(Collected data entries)
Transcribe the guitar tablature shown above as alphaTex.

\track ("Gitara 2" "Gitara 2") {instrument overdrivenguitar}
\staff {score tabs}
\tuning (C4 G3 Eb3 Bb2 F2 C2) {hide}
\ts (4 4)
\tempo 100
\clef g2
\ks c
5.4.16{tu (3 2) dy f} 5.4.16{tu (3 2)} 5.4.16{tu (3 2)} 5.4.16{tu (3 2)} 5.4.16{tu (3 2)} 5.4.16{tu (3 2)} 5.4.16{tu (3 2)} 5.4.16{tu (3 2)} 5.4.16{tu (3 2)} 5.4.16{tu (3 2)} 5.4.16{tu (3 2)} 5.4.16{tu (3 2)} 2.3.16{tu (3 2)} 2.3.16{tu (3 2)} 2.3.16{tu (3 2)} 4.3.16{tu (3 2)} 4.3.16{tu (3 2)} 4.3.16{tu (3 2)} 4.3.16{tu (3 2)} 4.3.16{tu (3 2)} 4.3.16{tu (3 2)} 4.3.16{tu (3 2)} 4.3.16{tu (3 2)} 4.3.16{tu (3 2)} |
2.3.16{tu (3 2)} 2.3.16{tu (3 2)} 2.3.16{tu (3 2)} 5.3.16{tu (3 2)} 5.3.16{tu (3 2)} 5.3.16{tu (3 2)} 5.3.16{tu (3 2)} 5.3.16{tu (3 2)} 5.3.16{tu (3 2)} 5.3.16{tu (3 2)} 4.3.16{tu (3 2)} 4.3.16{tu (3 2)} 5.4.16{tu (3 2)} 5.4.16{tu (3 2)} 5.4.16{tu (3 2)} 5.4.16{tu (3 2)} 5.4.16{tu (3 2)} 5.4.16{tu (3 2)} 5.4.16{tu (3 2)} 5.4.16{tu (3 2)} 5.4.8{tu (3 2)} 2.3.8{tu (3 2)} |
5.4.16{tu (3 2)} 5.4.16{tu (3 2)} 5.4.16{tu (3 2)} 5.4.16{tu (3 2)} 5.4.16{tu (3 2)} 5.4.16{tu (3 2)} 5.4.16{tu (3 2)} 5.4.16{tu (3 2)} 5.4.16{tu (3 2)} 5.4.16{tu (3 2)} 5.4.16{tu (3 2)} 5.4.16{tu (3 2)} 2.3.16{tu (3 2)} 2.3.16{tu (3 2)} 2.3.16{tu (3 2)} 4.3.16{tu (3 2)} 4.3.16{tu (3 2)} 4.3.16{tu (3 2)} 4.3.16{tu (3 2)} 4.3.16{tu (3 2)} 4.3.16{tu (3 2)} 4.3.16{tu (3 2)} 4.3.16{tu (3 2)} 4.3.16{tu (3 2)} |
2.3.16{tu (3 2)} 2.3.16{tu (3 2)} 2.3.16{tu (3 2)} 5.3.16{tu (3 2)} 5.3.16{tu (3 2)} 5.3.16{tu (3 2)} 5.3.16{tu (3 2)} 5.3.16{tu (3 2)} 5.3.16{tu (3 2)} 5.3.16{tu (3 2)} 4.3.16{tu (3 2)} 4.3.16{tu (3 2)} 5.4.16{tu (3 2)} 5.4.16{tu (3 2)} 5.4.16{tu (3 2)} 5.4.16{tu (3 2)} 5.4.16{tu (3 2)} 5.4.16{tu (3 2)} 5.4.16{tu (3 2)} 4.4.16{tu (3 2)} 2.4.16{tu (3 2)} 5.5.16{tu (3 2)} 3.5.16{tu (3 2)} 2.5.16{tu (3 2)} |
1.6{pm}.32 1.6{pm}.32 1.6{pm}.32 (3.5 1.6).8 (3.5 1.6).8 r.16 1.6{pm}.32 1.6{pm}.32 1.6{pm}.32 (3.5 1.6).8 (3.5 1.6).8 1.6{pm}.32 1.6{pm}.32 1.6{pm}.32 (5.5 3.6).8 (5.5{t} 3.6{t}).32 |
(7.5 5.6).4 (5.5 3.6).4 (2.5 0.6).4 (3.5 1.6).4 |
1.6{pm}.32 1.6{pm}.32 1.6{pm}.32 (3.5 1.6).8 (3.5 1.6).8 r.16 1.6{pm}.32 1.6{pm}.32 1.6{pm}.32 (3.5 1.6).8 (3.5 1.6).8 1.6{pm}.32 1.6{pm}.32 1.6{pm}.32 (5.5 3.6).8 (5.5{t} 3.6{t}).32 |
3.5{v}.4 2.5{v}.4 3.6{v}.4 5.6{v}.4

# [PROMPT]
Reformat every item above as a numbered list of its lines, omitting blank lines.

# [REPLY]
1. Transcribe the guitar tablature shown above as alphaTex.
2. \track ("Gitara 2" "Gitara 2") {instrument overdrivenguitar}
3. \staff {score tabs}
4. \tuning (C4 G3 Eb3 Bb2 F2 C2) {hide}
5. \ts (4 4)
6. \tempo 100
7. \clef g2
8. \ks c
9. 5.4.16{tu (3 2) dy f} 5.4.16{tu (3 2)} 5.4.16{tu (3 2)} 5.4.16{tu (3 2)} 5.4.16{tu (3 2)} 5.4.16{tu (3 2)} 5.4.16{tu (3 2)} 5.4.16{tu (3 2)} 5.4.16{tu (3 2)} 5.4.16{tu (3 2)} 5.4.16{tu (3 2)} 5.4.16{tu (3 2)} 2.3.16{tu (3 2)} 2.3.16{tu (3 2)} 2.3.16{tu (3 2)} 4.3.16{tu (3 2)} 4.3.16{tu (3 2)} 4.3.16{tu (3 2)} 4.3.16{tu (3 2)} 4.3.16{tu (3 2)} 4.3.16{tu (3 2)} 4.3.16{tu (3 2)} 4.3.16{tu (3 2)} 4.3.16{tu (3 2)} |
10. 2.3.16{tu (3 2)} 2.3.16{tu (3 2)} 2.3.16{tu (3 2)} 5.3.16{tu (3 2)} 5.3.16{tu (3 2)} 5.3.16{tu (3 2)} 5.3.16{tu (3 2)} 5.3.16{tu (3 2)} 5.3.16{tu (3 2)} 5.3.16{tu (3 2)} 4.3.16{tu (3 2)} 4.3.16{tu (3 2)} 5.4.16{tu (3 2)} 5.4.16{tu (3 2)} 5.4.16{tu (3 2)} 5.4.16{tu (3 2)} 5.4.16{tu (3 2)} 5.4.16{tu (3 2)} 5.4.16{tu (3 2)} 5.4.16{tu (3 2)} 5.4.8{tu (3 2)} 2.3.8{tu (3 2)} |
11. 5.4.16{tu (3 2)} 5.4.16{tu (3 2)} 5.4.16{tu (3 2)} 5.4.16{tu (3 2)} 5.4.16{tu (3 2)} 5.4.16{tu (3 2)} 5.4.16{tu (3 2)} 5.4.16{tu (3 2)} 5.4.16{tu (3 2)} 5.4.16{tu (3 2)} 5.4.16{tu (3 2)} 5.4.16{tu (3 2)} 2.3.16{tu (3 2)} 2.3.16{tu (3 2)} 2.3.16{tu (3 2)} 4.3.16{tu (3 2)} 4.3.16{tu (3 2)} 4.3.16{tu (3 2)} 4.3.16{tu (3 2)} 4.3.16{tu (3 2)} 4.3.16{tu (3 2)} 4.3.16{tu (3 2)} 4.3.16{tu (3 2)} 4.3.16{tu (3 2)} |
12. 2.3.16{tu (3 2)} 2.3.16{tu (3 2)} 2.3.16{tu (3 2)} 5.3.16{tu (3 2)} 5.3.16{tu (3 2)} 5.3.16{tu (3 2)} 5.3.16{tu (3 2)} 5.3.16{tu (3 2)} 5.3.16{tu (3 2)} 5.3.16{tu (3 2)} 4.3.16{tu (3 2)} 4.3.16{tu (3 2)} 5.4.16{tu (3 2)} 5.4.16{tu (3 2)} 5.4.16{tu (3 2)} 5.4.16{tu (3 2)} 5.4.16{tu (3 2)} 5.4.16{tu (3 2)} 5.4.16{tu (3 2)} 4.4.16{tu (3 2)} 2.4.16{tu (3 2)} 5.5.16{tu (3 2)} 3.5.16{tu (3 2)} 2.5.16{tu (3 2)} |
13. 1.6{pm}.32 1.6{pm}.32 1.6{pm}.32 (3.5 1.6).8 (3.5 1.6).8 r.16 1.6{pm}.32 1.6{pm}.32 1.6{pm}.32 (3.5 1.6).8 (3.5 1.6).8 1.6{pm}.32 1.6{pm}.32 1.6{pm}.32 (5.5 3.6).8 (5.5{t} 3.6{t}).32 |
14. (7.5 5.6).4 (5.5 3.6).4 (2.5 0.6).4 (3.5 1.6).4 |
15. 1.6{pm}.32 1.6{pm}.32 1.6{pm}.32 (3.5 1.6).8 (3.5 1.6).8 r.16 1.6{pm}.32 1.6{pm}.32 1.6{pm}.32 (3.5 1.6).8 (3.5 1.6).8 1.6{pm}.32 1.6{pm}.32 1.6{pm}.32 (5.5 3.6).8 (5.5{t} 3.6{t}).32 |
16. 3.5{v}.4 2.5{v}.4 3.6{v}.4 5.6{v}.4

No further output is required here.